Özalmete, yeterince iyi anne olmak için yapılması gerekenlerden birinin de sınırları net çizmek yani gerektiğinde hayır diyebilmek olduğunu dile getiriyor. Sınırların çocuğun kendisini güvende hissetmesini sağladığının altını çizen Özalmete, şunlara dikkat çekiyor:

“Sınır çizerken temel amaç, çocukta kuralları olan güvenli bir hayat hissi oluşturmaktır. Hayatın temel kurallarını ve sınırları görmek ve öğrenmek çocuğun temel ihtiyaçlarındandır. Çocuklar 2 yaşından itibaren sınırlarını öğrenmek için ebeveynlerini denerler ve zorlarlar.

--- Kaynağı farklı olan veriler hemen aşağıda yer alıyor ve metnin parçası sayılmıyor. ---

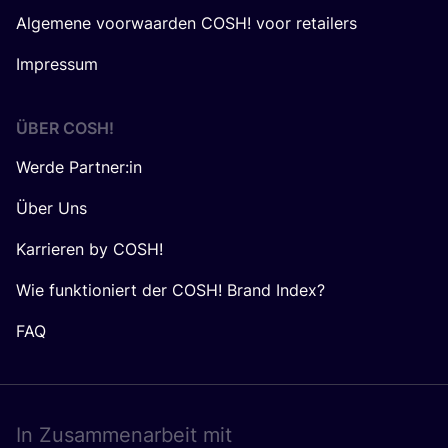
Algemene voorwaarden COSH! voor retailers
Impressum
ÜBER
COSH
!
Werde Partner:in
Über Uns
Karrieren by COSH!
Wie funktioniert der COSH! Brand Index?
FAQ
In Zusam­men­ar­beit mit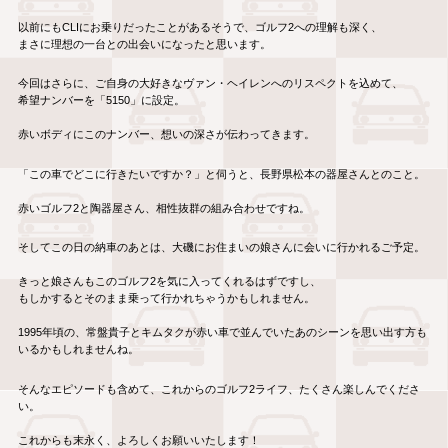
以前にもCLIにお乗りだったことがあるそうで、ゴルフ2への理解も深く、
まさに理想の一台との出会いになったと思います。
今回はさらに、ご自身の大好きなヴァン・ヘイレンへのリスペクトを込めて、
希望ナンバーを「5150」に設定。
赤いボディにこのナンバー、想いの深さが伝わってきます。
「この車でどこに行きたいですか？」と伺うと、長野県松本の器屋さんとのこと。
赤いゴルフ2と陶器屋さん、相性抜群の組み合わせですね。
そしてこの日の納車のあとは、大磯にお住まいの娘さんに会いに行かれるご予定。
きっと娘さんもこのゴルフ2を気に入ってくれるはずですし、
もしかするとそのまま乗って行かれちゃうかもしれません。
1995年頃の、常盤貴子とキムタクが赤い車で並んでいたあのシーンを思い出す方も
いるかもしれませんね。
そんなエピソードも含めて、これからのゴルフ2ライフ、たくさん楽しんでくださ
い。
これからも末永く、よろしくお願いいたします！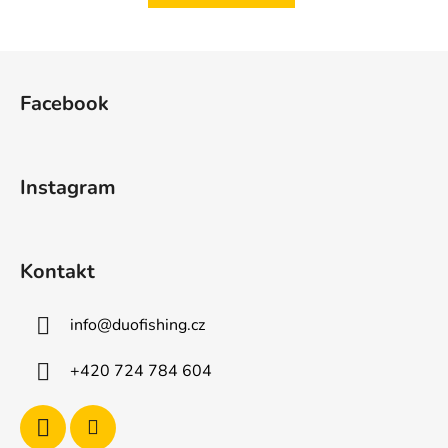
Z
á
Facebook
p
a
t
Instagram
í
Kontakt
info
@
duofishing.cz
+420 724 784 604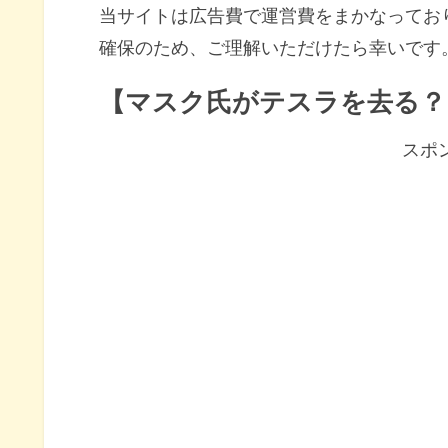
当サイトは広告費で運営費をまかなってお
確保のため、ご理解いただけたら幸いです
【マスク氏がテスラを去る？
スポ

Bu davranışlar yaklaşık 6 yaşına kadar devam eder.”

Mutlu anne olmak için bazı öneriler

Annenin çocuğuna güvenli ve huzurlu bir ortam sağlamasının yeterli olduğunu dile getiren Özalmete, şu önerilerde bulunuyor: “Eğitimi okullara bırakın. Eğitmeye çalışmak yerine kaliteli zaman geçirin. Oyun oynayın. Oyunda önemli olan oyunun eğitici olması değil tatmin edici ilişki kurmayı sağlamasıdır. Siz de tatmin olmalısınız. Keyif almadığınız oyunu oynamayın. Kendi yaşanmamışlıklarınızı, ideallerinizi çocuğunuz üzerinden gerçekleştirmeye çalışmayın (Örn: “Ben okuyamadım o okusun”). Kendinize yatırım yapın, çocuklar oradan öğrenir (Örn: “Hiç kitap okumuyor” Peki, siz okuyor musunuz?).”